**THE TASK**
Please answer these three questions using the family history text.
1. In what year did the writer's great-grandfather immigrate to the United States?
2. Which village did both of the writer's maternal grandparents come from?
3. What book did the writer read in high school?

**PASSAGE TO READ**
start
I seldom thought that when I said “See ya!” to dear friends, when I moved to another place or changed jobs, that it was unlikely I actually would ever see them again. Even with phones and email, this is just what happens when we move, even just a few miles away. Life is busy. Travel is expensive. New work, friends and interests consume our time. The things that made us feel close to someone–shared interests, our children, our job, our hobbies–change. The longer we don’t see someone, those things we once chatted about every day start to seem unimportant. On the one hand, there is too much tell to catch up on since the last time you spoke, most of it seems irrelevant to the relationship you once had. But the people of our past, the experiences we shared, the hardships we endured and the accomplishments we achieved, the love and fear and anger we felt… our past made us who we are. We learned lessons that have value for those who come after us if we share our stories.
While the obituaries of my great-great uncles lauded them for being members of the Santa Croce Camerina San Giuseppe Society of Paterson, the stories of our origins were seldom shared by the time I was born. My parents’ generation wanted to blend into the melting pot America had become by 1950. The fabric of the old ways and the old stories became frayed, tucked away in photo albums with faces no one knows.
Today, at 97 years old, my father is the last survivor of his generation, and he isn’t even sure where his grandparents were born. He is certain that his father’s father wasn’t from Sicily, even though the spelling of Criscenzo with an “i” is only found in Sicily. It took considerable research to determine that my great-grandfather’s name was actually spelled Bernardino De Crescenzo when he immigrated to the United States in 1897. But the clues to his parents and family in Italy end with his name on that passenger list.
On the other hand, there are enough newspaper stories about my father’s father to fill a book! He was a complex character, part charismatic and generous, and part con man. Some newspaper stories were glowing, some shameful. As with most bad boys, he’ll get more than his share of attention here – right or wrong, he proved to be interesting.
There is much less to tell about the Fuimarello side of my family. My mother’s parents ended up in Poughkeepsie, NY where there were plenty of construction jobs for immigrants. I found some information to back up the few stories my mother told me about her mother – stories I am eager to retell. Both grandparents came from Castel San Giorgio, a small village in the Campania region south of Naples that was leveled by an earthquake in 1980 – more on that later.

I remember reading the book, The Italians, by Luigi Barzini when I was in high school. The book invoked in me an overwhelming sense of regret that my parents, intentionally or not, had shared nothing with me about the people and culture who came before me. My last name, Pompeian features, and big Catholic family had marked me Italian, but the only thing I knew about my Italian-ness was that pork neckbones were the secret ingredient to making irresistible spaghetti sauce.
end
**DATA LINES**
start
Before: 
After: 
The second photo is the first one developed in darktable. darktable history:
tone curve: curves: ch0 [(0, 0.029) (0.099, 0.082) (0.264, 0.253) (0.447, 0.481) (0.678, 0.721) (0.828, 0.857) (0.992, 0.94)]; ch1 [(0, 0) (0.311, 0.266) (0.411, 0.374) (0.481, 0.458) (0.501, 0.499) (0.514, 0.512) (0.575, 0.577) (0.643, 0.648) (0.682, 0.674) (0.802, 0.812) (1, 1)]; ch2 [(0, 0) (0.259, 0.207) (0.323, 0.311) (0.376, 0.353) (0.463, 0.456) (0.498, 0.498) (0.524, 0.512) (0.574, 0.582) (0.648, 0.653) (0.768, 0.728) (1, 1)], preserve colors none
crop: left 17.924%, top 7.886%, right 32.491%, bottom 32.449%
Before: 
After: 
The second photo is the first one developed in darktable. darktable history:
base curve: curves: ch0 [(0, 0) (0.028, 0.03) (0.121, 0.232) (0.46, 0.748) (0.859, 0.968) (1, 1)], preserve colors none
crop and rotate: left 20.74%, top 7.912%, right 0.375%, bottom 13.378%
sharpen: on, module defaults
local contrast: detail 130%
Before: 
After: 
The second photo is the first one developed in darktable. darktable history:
end
**RESULT**
1. 1897
2. Castel San Giorgio
3. The Italians, by Luigi Barzini